WHAT NEEDS TO BE DONE — Examine the records and identify each line that includes the string "lists". Copy those lines.

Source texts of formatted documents
--------------------------------------------------

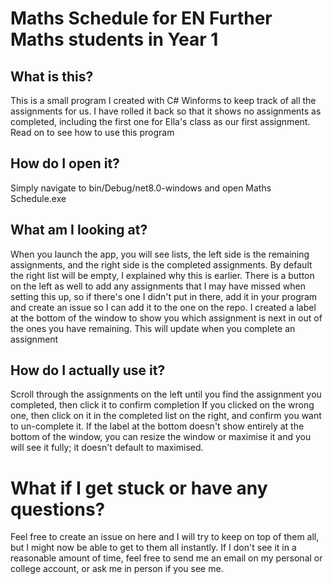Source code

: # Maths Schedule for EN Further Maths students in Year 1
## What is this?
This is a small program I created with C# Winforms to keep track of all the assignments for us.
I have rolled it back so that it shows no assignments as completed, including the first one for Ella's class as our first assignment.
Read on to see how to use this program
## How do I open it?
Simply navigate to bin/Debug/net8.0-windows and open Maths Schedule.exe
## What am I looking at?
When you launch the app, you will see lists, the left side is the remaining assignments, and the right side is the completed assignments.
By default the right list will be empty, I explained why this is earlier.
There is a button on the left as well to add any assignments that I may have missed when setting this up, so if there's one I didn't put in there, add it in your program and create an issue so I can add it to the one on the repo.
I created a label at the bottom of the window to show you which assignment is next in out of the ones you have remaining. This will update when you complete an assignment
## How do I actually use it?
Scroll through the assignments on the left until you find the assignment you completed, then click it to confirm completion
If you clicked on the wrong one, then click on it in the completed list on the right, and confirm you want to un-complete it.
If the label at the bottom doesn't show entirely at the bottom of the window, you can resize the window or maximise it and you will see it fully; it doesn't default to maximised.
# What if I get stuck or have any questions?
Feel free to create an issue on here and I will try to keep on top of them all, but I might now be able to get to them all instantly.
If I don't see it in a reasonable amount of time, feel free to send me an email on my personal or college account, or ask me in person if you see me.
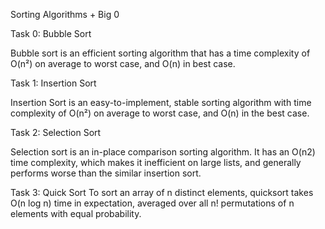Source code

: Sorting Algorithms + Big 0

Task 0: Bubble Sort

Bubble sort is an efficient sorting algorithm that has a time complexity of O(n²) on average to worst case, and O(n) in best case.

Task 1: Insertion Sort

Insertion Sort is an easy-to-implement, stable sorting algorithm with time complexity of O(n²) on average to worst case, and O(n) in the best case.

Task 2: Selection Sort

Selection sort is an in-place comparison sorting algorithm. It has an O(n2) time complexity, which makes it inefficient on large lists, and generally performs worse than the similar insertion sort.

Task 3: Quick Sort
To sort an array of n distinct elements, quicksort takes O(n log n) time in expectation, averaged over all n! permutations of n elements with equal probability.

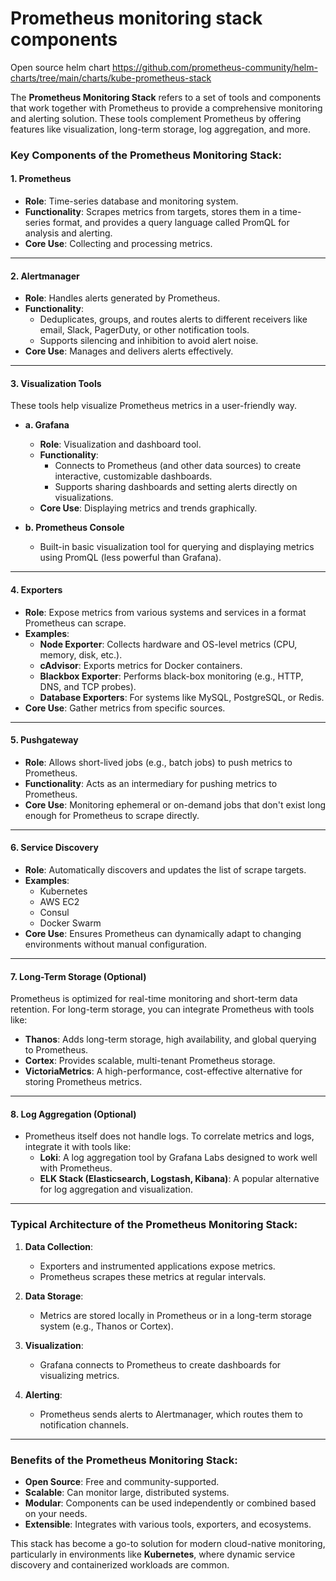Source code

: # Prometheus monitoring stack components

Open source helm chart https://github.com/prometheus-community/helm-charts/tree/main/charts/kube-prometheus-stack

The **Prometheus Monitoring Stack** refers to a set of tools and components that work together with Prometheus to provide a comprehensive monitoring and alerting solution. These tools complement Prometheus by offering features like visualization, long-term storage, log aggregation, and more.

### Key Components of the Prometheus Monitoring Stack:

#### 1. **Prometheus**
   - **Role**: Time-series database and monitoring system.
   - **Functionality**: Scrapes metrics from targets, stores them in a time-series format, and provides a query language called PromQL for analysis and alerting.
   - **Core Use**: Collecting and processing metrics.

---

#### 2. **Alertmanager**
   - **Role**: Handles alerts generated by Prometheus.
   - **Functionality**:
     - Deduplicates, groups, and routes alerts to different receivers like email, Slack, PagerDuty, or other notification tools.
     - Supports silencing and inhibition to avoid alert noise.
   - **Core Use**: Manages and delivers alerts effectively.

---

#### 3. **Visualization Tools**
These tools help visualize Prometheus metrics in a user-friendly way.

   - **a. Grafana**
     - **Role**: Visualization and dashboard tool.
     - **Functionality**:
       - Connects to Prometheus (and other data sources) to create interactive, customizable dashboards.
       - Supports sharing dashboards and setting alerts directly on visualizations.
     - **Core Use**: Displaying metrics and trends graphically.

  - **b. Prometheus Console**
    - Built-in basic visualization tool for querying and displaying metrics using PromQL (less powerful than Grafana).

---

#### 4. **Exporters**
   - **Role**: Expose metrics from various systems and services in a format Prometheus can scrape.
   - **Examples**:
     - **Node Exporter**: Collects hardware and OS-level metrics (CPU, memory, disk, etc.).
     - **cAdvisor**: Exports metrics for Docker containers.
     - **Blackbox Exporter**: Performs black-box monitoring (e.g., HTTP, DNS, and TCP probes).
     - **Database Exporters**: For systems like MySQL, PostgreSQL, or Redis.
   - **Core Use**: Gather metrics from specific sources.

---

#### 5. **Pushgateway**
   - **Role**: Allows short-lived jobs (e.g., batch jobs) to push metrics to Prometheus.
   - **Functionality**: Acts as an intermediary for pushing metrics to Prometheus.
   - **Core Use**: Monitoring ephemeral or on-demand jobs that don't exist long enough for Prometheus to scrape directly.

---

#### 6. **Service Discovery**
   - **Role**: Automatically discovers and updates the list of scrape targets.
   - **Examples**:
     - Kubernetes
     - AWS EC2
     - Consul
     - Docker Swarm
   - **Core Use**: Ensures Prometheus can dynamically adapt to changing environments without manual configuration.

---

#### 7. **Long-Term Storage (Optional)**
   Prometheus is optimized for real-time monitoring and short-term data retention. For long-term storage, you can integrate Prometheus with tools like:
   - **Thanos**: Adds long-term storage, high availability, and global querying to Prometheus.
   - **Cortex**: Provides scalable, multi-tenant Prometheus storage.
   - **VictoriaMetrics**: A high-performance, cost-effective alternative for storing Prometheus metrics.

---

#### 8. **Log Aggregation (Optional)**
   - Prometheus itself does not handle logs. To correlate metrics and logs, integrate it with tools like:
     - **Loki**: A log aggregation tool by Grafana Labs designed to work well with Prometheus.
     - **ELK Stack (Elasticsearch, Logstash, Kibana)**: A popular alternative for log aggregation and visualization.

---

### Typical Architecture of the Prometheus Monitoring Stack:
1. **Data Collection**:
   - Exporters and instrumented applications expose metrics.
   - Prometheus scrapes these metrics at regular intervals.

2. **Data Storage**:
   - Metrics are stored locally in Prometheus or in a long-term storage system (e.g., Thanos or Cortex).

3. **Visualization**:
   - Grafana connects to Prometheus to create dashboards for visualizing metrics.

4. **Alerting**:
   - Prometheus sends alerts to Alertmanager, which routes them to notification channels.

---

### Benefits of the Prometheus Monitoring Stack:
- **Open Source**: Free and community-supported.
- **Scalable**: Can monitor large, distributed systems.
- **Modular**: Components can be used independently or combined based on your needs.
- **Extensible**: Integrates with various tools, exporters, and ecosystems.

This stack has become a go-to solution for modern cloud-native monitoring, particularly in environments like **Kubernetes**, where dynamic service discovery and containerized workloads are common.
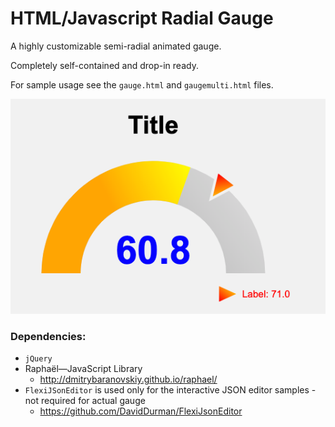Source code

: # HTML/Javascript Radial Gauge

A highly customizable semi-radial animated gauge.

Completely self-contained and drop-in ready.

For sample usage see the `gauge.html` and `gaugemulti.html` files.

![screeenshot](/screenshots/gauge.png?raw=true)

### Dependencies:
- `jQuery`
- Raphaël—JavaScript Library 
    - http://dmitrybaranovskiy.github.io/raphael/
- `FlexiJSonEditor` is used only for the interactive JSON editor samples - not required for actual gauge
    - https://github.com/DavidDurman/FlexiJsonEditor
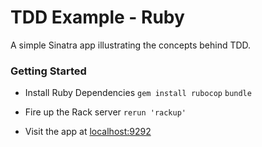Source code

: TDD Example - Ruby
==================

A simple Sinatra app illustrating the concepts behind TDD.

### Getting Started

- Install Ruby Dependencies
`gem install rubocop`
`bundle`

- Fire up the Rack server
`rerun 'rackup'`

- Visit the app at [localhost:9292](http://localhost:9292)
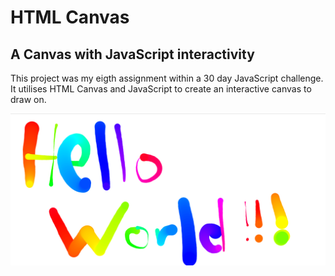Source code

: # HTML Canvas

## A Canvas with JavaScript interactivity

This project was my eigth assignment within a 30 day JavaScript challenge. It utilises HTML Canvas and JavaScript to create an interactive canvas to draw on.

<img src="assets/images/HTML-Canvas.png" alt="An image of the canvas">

--------------------------------------------------

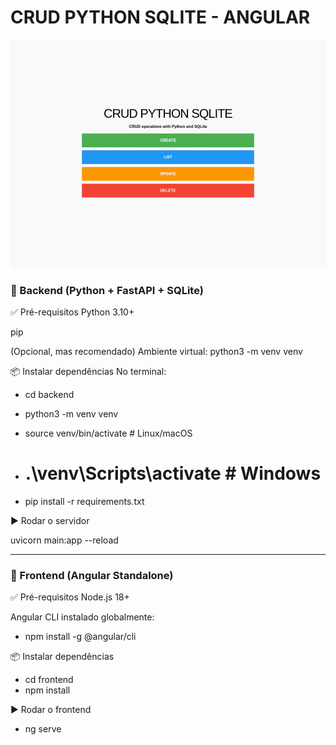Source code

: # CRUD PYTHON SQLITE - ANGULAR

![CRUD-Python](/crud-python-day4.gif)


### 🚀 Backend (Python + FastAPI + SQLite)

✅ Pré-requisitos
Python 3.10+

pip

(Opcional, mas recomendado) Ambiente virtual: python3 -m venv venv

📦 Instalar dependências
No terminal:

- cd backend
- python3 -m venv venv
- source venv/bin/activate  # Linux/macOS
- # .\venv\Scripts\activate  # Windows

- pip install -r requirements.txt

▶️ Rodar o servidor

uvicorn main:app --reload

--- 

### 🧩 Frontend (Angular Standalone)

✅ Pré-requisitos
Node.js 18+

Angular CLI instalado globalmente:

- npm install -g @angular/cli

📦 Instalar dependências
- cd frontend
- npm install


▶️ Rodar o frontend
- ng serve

--------------------------------------------------

RESULT —
When you launch the app, you will see lists, the left side is the remaining assignments, and the right side is the completed assignments.
Selection sort is an in-place comparison sorting algorithm. It has an O(n2) time complexity, which makes it inefficient on large lists, and generally performs worse than the similar insertion sort.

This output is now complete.